In my fingerprinting tool, the recording is first split into single transmissions. The CTCSS tone is bandpass filtered and a PLL starts tracking it. When the PLL frequency stops fluctuating, i.e. the standard deviation is small enough, it's considered locked and its frequency is averaged over this time. The average RMS power is measured similarly.
Here's one such transmission:
When all transmissions are plotted according to their CTCSS power and frequency relative to 88.5 Hz, we get this:
At least three clusters are clearly distinguishable by eye. Zooming in to one of the clusters reveals it's made up of several smaller clusters. Perhaps the larger clusters correspond to three different models of radios in use, and these smaller ones are the individual transmitters?
A heat map reveals even more structure:
It seems at least 12 clusters, i.e. potential individual transmitters, can be distinguished.
Even though most transmissions are part of some cluster, there are many outliers as well. These appear to correspond to a very noisy or very short transmission. (Could the FFT have produced better results with these?)
Use as transcription aid
My goal was to make these fingerprints useful as labels aiding transcription. This way, a human operator could easily distinguish parties of a conversation and add names or call signs accordingly.
I experimented with automated k-means clustering, but that didn't immediately produce appealing results.

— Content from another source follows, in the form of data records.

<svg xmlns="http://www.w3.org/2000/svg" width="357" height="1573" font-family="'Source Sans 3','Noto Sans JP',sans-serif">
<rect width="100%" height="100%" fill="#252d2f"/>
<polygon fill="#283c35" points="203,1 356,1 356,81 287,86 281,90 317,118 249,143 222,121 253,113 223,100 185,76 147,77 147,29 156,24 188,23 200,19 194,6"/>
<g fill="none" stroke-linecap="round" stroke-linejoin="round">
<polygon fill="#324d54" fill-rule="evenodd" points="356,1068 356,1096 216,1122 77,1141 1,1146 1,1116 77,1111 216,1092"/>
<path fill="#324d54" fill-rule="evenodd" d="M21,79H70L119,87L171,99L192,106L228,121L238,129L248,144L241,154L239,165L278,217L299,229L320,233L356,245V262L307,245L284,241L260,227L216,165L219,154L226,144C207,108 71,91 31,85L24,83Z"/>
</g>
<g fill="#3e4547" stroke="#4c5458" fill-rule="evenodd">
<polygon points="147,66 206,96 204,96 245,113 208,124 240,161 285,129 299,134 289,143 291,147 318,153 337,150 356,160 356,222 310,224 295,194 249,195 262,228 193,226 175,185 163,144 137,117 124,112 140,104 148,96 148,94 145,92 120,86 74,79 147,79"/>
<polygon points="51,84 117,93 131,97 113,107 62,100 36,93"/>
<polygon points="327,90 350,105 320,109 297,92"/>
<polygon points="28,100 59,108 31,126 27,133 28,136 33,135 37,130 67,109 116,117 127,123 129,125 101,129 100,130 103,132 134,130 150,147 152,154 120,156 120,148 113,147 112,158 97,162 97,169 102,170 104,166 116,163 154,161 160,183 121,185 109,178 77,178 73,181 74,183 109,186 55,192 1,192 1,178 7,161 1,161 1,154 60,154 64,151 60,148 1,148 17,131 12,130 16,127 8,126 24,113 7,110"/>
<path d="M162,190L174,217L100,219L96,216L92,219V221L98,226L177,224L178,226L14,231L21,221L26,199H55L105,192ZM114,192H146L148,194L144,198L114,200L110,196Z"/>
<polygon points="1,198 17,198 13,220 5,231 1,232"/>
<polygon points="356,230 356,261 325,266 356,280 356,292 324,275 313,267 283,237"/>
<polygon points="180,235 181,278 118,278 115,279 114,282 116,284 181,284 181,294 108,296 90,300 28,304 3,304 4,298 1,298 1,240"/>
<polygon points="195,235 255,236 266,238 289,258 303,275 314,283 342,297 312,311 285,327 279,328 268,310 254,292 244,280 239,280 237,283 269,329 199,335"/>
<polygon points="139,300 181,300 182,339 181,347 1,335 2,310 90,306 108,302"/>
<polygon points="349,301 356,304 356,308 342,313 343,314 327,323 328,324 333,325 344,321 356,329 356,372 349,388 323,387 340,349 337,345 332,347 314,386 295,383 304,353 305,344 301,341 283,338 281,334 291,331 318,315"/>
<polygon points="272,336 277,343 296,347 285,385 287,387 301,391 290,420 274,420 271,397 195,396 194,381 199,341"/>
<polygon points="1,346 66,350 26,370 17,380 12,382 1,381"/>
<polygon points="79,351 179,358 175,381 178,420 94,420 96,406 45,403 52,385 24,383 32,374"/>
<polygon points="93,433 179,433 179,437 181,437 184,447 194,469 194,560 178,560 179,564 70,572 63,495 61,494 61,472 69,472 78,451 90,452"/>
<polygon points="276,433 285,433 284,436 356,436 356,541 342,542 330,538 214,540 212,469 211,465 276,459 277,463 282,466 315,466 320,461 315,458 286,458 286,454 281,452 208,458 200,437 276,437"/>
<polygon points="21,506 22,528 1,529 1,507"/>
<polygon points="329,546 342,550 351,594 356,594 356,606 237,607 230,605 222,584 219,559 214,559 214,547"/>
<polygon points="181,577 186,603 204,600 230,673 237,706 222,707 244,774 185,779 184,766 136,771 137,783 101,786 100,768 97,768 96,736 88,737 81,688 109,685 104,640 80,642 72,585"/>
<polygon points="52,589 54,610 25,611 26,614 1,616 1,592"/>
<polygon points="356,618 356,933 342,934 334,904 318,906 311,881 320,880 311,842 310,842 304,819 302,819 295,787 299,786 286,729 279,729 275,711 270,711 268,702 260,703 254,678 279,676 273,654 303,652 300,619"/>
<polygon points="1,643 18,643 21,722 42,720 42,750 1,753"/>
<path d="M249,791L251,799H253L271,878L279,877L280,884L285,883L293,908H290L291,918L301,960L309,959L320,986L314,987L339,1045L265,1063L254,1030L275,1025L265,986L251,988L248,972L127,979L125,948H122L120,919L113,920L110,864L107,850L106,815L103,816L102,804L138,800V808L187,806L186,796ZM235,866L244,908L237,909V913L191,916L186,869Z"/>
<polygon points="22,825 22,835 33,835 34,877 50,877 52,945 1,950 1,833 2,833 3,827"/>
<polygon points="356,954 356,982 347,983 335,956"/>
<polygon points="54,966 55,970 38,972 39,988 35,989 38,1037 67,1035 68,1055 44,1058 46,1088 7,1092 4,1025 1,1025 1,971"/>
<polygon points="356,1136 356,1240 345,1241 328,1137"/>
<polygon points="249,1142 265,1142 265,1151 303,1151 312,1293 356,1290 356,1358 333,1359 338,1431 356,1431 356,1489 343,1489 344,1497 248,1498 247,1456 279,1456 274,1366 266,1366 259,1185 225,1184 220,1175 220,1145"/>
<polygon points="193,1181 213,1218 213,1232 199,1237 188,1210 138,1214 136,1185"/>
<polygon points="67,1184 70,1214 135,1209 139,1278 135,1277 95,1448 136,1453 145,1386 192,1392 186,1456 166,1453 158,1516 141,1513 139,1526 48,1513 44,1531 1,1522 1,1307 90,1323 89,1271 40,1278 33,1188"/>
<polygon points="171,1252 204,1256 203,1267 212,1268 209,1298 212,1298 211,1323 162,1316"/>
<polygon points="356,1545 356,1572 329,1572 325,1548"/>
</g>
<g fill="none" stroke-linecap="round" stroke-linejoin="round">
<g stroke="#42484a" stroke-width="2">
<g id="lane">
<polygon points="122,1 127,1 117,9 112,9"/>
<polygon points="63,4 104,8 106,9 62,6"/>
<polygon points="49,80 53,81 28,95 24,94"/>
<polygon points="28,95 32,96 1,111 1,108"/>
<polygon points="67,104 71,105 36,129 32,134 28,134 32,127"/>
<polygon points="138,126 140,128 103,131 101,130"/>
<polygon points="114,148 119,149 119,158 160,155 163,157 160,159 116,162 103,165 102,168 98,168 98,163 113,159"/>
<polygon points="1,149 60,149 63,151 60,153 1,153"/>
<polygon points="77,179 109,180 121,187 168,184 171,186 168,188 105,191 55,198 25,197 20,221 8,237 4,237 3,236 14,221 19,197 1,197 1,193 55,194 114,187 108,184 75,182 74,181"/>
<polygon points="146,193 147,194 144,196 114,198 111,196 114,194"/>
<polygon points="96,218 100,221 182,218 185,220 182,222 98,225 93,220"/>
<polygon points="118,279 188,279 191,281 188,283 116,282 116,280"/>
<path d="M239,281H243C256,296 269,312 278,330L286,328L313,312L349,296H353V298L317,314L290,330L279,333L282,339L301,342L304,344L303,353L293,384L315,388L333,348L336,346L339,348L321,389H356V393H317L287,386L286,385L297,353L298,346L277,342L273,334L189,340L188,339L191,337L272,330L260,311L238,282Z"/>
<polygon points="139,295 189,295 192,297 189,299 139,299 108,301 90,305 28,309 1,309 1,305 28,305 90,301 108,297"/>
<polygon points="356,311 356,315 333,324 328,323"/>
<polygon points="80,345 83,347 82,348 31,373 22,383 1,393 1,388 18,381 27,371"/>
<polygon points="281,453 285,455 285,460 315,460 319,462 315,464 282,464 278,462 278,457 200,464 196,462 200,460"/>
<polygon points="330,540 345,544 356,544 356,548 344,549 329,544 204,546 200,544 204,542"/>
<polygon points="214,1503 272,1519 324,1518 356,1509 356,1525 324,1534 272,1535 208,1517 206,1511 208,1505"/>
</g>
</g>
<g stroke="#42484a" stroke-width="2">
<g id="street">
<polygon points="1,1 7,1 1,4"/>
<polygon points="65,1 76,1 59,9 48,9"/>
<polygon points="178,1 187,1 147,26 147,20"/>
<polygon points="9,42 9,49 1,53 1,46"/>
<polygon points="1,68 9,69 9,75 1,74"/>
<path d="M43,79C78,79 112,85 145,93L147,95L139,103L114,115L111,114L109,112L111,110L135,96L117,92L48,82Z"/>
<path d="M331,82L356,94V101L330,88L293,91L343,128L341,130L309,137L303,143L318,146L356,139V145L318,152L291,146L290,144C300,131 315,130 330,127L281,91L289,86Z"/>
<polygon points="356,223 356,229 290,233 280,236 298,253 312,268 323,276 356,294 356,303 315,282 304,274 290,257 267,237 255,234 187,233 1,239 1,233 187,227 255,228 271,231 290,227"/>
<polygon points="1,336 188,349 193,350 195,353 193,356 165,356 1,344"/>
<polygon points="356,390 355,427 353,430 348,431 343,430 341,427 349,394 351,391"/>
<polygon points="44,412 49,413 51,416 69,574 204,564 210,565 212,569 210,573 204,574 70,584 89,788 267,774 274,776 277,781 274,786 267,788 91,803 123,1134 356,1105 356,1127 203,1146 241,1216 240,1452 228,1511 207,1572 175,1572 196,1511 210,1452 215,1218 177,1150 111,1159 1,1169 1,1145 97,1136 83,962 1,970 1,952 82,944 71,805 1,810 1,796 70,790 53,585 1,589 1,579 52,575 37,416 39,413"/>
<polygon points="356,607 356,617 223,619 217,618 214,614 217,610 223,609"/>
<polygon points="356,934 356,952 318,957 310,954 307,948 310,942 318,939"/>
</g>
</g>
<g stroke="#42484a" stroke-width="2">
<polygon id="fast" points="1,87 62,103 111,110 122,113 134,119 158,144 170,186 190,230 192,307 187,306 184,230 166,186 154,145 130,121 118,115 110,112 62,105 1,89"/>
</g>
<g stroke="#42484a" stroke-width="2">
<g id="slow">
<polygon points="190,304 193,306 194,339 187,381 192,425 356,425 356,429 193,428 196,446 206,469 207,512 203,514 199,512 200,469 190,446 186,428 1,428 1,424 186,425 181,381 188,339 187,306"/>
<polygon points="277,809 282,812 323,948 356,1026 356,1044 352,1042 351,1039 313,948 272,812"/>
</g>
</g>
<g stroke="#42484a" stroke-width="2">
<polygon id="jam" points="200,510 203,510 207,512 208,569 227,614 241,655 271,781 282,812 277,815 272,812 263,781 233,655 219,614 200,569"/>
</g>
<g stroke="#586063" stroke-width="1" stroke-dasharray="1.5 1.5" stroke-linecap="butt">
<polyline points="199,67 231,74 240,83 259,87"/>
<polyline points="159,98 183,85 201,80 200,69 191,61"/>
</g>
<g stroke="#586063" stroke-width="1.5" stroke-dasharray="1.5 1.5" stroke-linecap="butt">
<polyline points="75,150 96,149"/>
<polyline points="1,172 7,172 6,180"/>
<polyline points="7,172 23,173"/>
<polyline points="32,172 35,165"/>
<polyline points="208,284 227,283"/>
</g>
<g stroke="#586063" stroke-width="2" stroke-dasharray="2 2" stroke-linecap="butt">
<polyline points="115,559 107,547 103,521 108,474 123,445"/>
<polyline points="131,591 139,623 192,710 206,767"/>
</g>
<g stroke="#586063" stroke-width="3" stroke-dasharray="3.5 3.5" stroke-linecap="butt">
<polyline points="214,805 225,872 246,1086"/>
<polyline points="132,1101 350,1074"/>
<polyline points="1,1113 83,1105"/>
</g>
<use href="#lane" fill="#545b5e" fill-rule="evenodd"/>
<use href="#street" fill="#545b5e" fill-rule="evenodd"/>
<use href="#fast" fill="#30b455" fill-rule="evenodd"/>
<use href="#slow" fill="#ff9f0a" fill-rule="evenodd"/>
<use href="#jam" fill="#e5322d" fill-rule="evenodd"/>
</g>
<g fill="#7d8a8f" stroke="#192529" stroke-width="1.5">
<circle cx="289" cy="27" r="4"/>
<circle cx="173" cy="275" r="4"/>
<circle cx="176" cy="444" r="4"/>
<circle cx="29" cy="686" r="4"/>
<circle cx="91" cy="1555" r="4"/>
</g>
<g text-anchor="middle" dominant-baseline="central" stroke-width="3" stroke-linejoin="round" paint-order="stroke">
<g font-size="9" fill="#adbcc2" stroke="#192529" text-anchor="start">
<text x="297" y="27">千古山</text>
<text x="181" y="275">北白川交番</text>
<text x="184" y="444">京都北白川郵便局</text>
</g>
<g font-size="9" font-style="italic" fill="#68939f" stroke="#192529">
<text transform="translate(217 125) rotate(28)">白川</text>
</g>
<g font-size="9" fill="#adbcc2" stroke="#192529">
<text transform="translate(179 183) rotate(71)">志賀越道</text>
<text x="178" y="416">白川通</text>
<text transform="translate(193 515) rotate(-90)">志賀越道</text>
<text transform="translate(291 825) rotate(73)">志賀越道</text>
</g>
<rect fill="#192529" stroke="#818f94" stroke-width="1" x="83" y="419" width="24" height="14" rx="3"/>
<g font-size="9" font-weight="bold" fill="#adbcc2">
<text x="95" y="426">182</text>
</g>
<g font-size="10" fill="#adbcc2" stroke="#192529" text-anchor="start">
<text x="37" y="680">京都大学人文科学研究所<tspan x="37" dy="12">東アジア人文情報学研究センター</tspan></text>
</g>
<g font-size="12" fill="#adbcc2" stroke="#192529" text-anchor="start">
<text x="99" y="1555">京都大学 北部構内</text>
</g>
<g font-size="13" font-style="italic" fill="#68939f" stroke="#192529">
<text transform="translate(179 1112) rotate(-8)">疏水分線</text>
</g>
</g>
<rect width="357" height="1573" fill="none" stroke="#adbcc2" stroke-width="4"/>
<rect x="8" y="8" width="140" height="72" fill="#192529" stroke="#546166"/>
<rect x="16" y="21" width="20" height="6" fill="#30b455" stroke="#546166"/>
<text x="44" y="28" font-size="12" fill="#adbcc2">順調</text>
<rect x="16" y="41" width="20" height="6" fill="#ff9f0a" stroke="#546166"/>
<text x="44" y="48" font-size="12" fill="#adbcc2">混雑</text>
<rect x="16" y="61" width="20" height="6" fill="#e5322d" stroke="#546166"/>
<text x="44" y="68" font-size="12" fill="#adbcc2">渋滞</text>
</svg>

Then I manually assigned 12 anchor points at apparent cluster centers and had a script calculate the nearest anchor point for all transmissions. Prior to distance calculations the axes were scaled so that the data seemed uniformly distributed around these points.
This automatic labeling proved quite sensitive to errors. It could be useful when listing possible transmitters for an unknown transmission with no context; distances to previous transmissions positively mentioning call signs could be used. Instead I ended up printing the raw coordinates and colouring them with a continuous RGB scale:
Here the colours make it obvious which party is talking. Call signs written in a darker shade are deduced from the context. One sentence, most probably by "Cobra 1", gets lost in noise and the RMS power measurement becomes inaccurate (463e-6). The PLL frequency is still consistent with the conversation flow, though.
If CTCSS is not absolutely required in your network, i.e. there are no unwanted conversations on the frequency, then it can be disabled to prevent this type of fingerprinting. In Motorola radios this is done by setting the CTCSS code to 0. (In the menus it may also be called a PT code or Interference Eliminator code.) In many other consumer radios it's doesn't seem to be that easy.
CTCSS is a suitable signal for fingerprinting transmitters, reflecting minute differences in crystal frequencies and, possibly, FM modulation indices. Even a cheap receiver can recover these differences. It can be used when the signal is already FM demodulated or otherwise not suitable for more traditional rise-time fingerprinting.